### YOUR GOAL
Reproduce the line with "module PBIDIR(PAD,Y,A,IE,OE);" and everything after it in the listing below, exactly, both ends included. No pictures.
+++
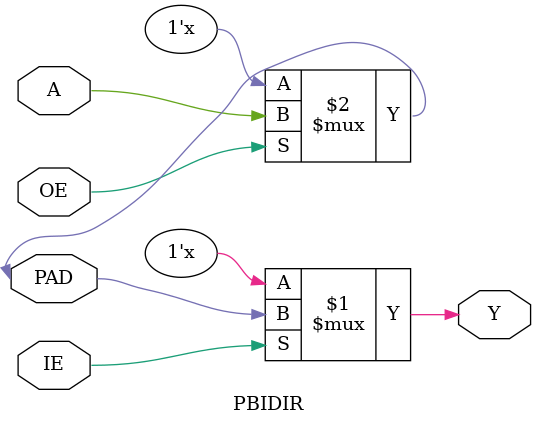
<source format=v>
module PBIDIR(PAD,Y,A,IE,OE);
input A;
input IE,OE;
output Y;
inout PAD;
bufif1 g1(Y,PAD,IE);
bufif1 g2(PAD,A,OE);
endmodule



</source>
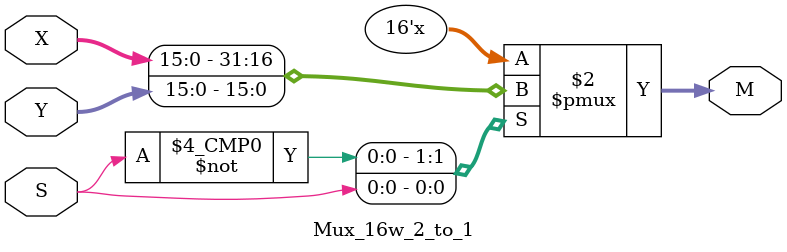
<source format=sv>

module Mux_16w_2_to_1( M, S, X, Y);
input S;    //mux selector
input [15:0] X, Y;  //mux inputs
output reg [15:0] M;   //output of mux

//mux logic
always_comb begin

case(S)

     1'b0: M = X;
	  
	  1'b1: M = Y;

endcase
end

endmodule

</source>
+++
### ANSWER FOR THE TASK
module PBIDIR(PAD,Y,A,IE,OE);
input A;
input IE,OE;
output Y;
inout PAD;
bufif1 g1(Y,PAD,IE);
bufif1 g2(PAD,A,OE);
endmodule



</source>
<source format=sv>

module Mux_16w_2_to_1( M, S, X, Y);
input S;    //mux selector
input [15:0] X, Y;  //mux inputs
output reg [15:0] M;   //output of mux

//mux logic
always_comb begin

case(S)

     1'b0: M = X;
	  
	  1'b1: M = Y;

endcase
end

endmodule

</source>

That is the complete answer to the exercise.